__Your task__:
Retype, exactly and with nothing added, the lines from the one showing "- notepad [43,846,230,959]" through the final line of the material. Omit pictures.

☆ ☆ ☆ ☆ ☆

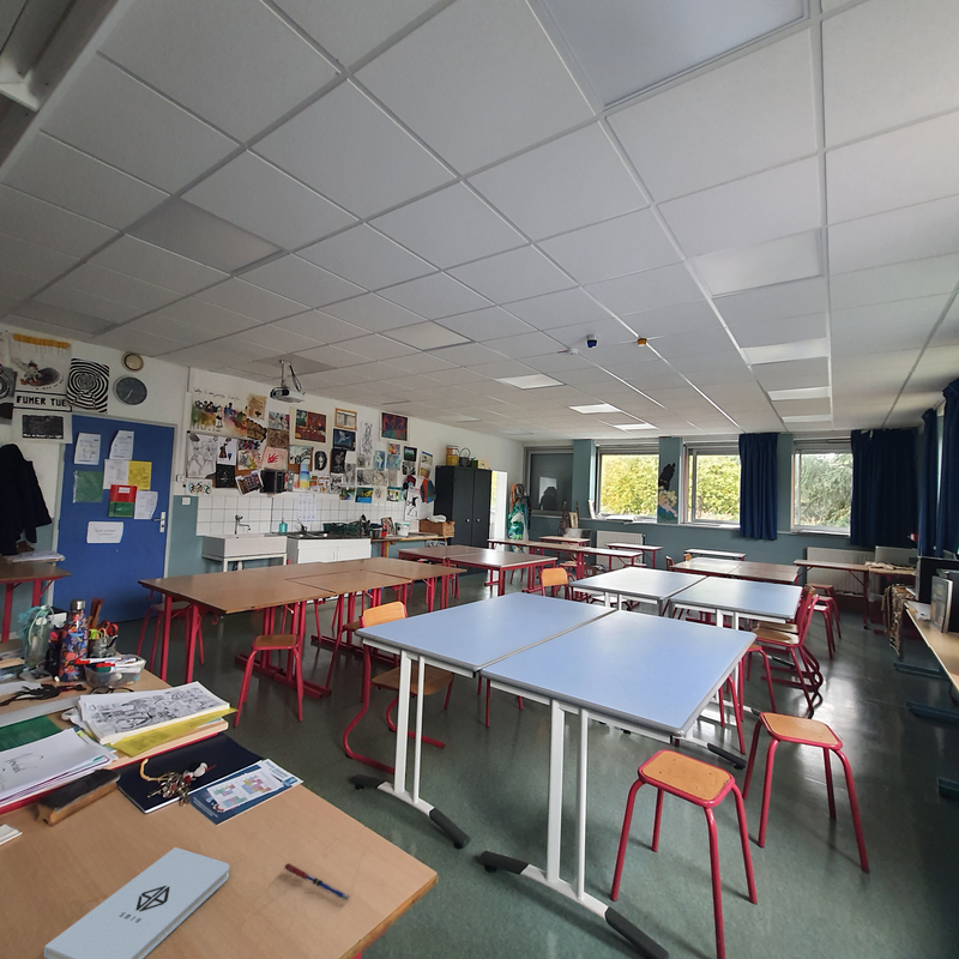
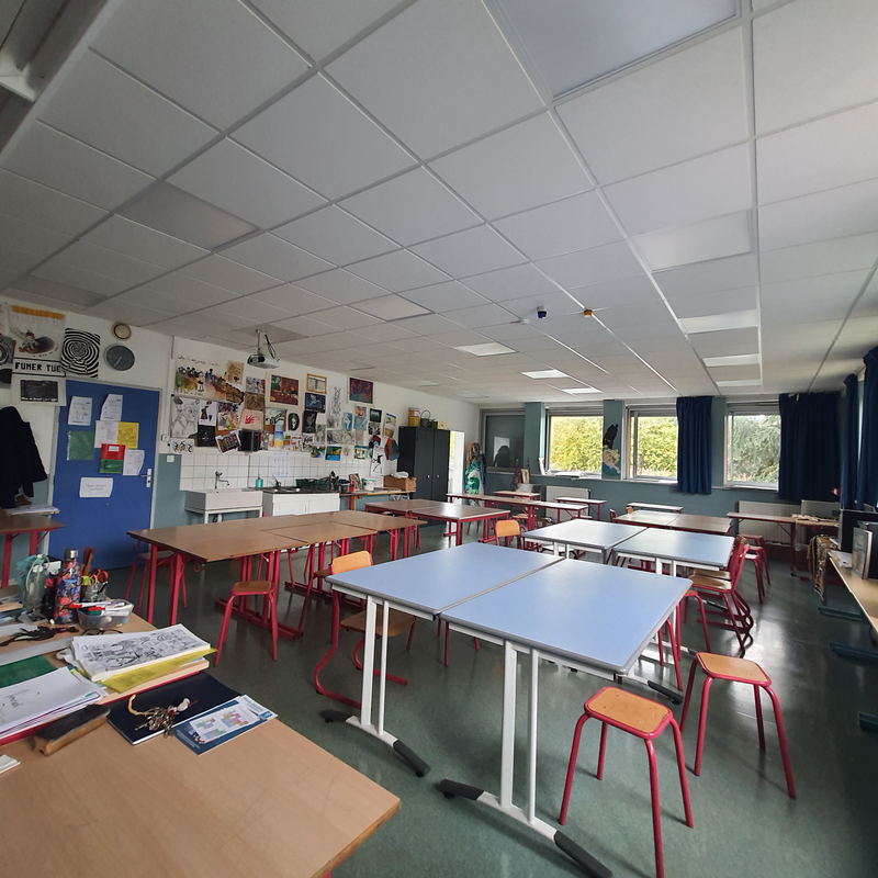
- pen [283,862,351,901]
- notepad [43,846,230,959]
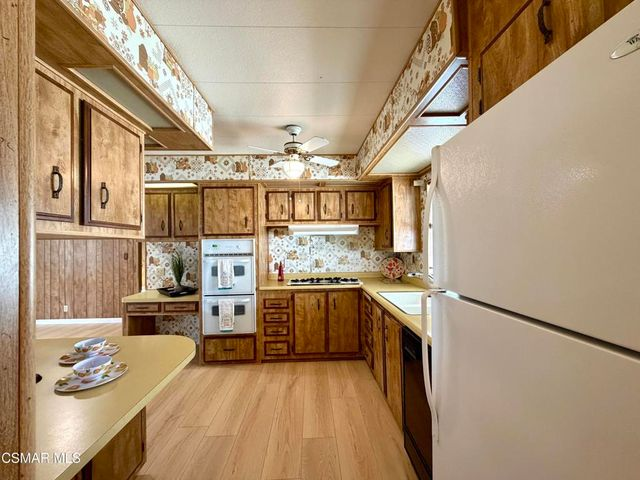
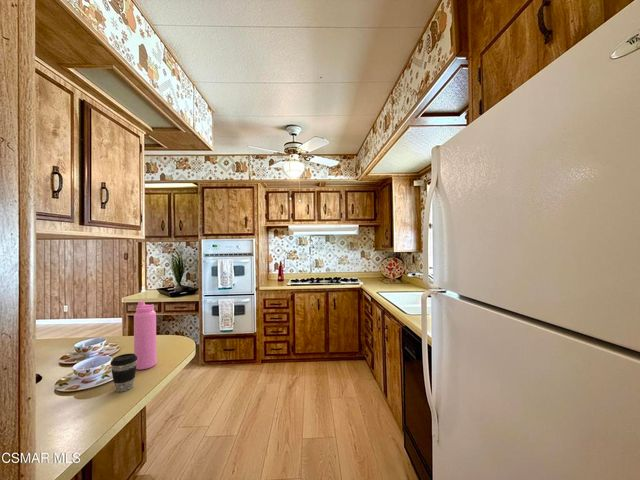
+ water bottle [133,300,157,371]
+ coffee cup [110,352,137,393]
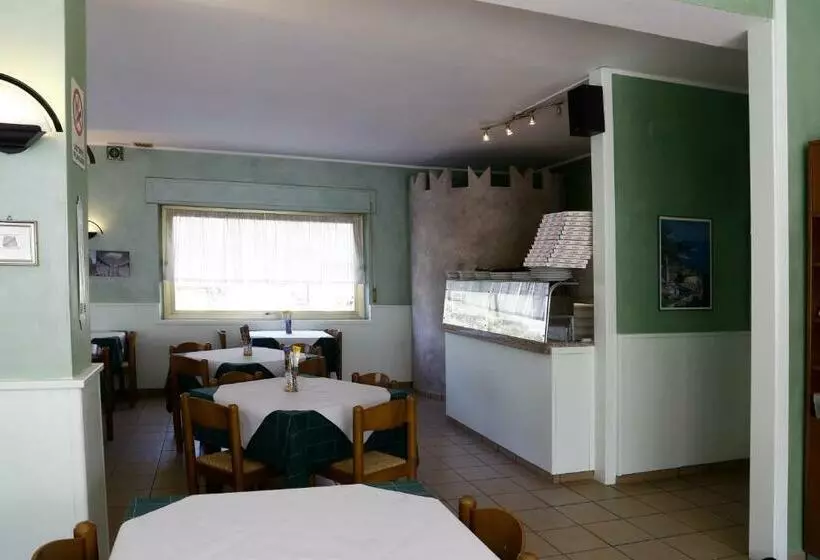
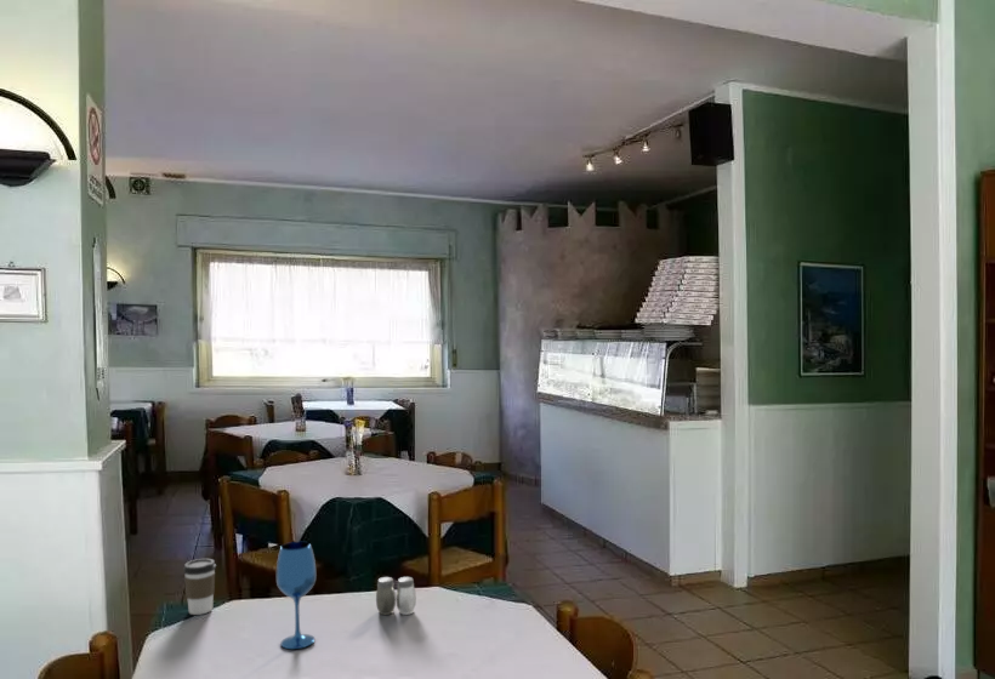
+ coffee cup [182,558,217,616]
+ salt and pepper shaker [375,576,417,616]
+ wineglass [275,541,317,650]
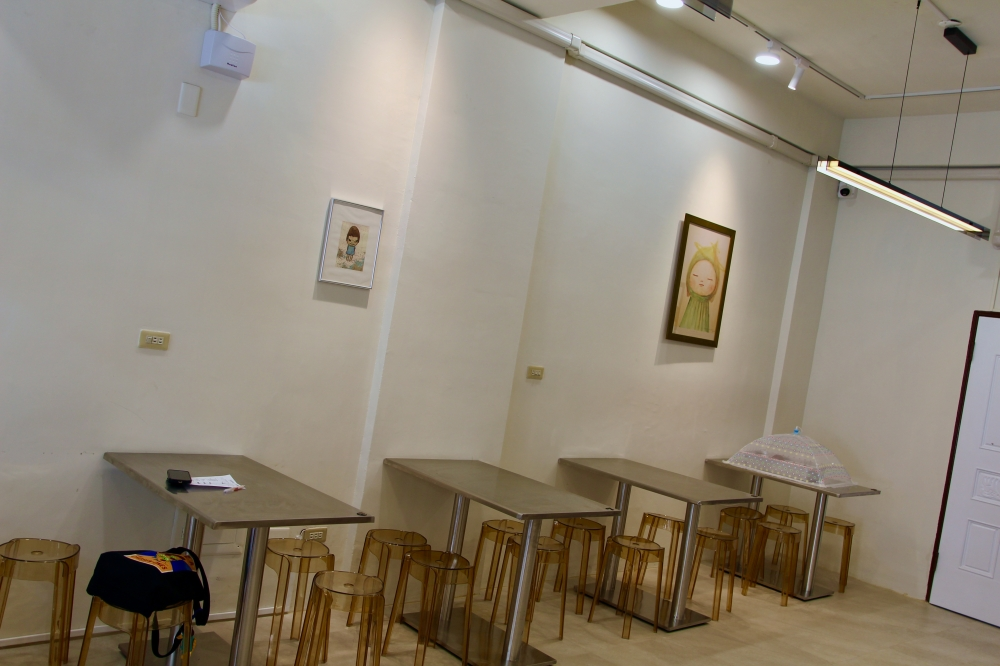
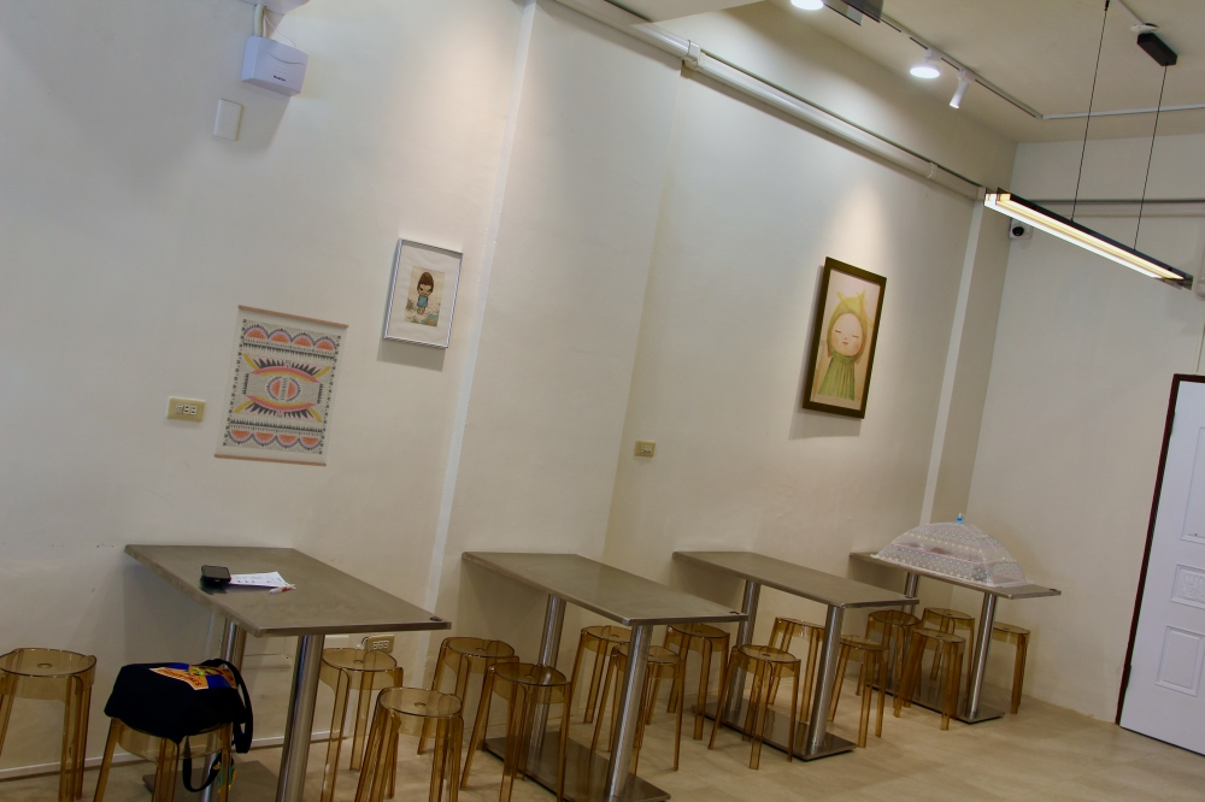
+ wall art [213,303,349,467]
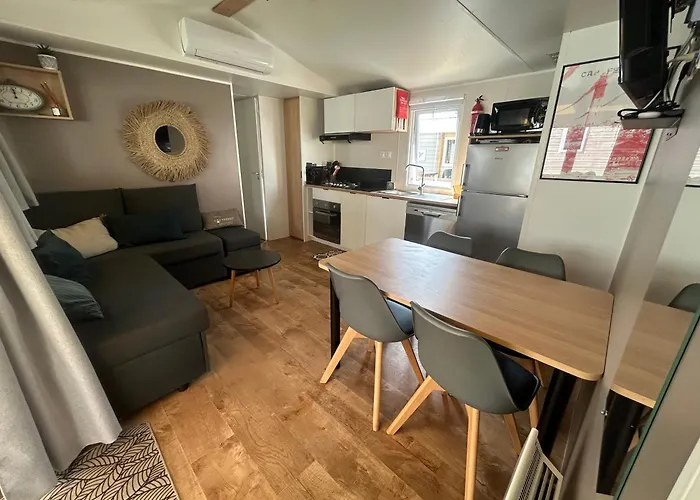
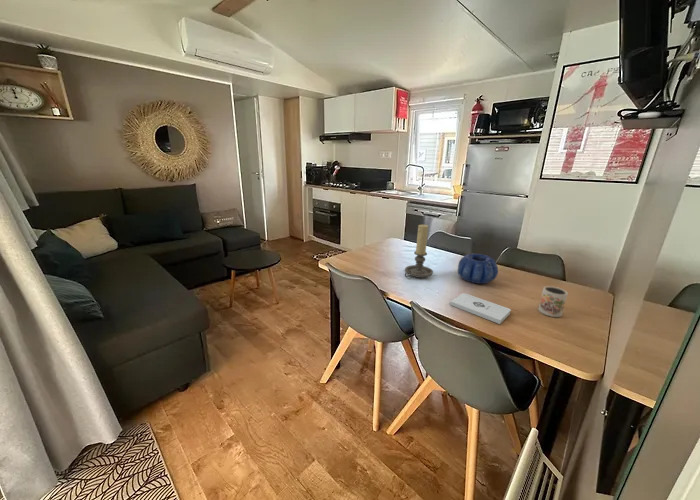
+ notepad [449,292,512,325]
+ candle holder [404,223,434,279]
+ decorative bowl [457,253,499,285]
+ mug [537,285,569,318]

☆ ☆ ☆ ☆ ☆

__Answer to the problem__:
- notepad [43,846,230,959]
+ water bottle [133,300,157,371]
+ coffee cup [110,352,137,393]
+ coffee cup [182,558,217,616]
+ salt and pepper shaker [375,576,417,616]
+ wineglass [275,541,317,650]
+ wall art [213,303,349,467]
+ notepad [449,292,512,325]
+ candle holder [404,223,434,279]
+ decorative bowl [457,253,499,285]
+ mug [537,285,569,318]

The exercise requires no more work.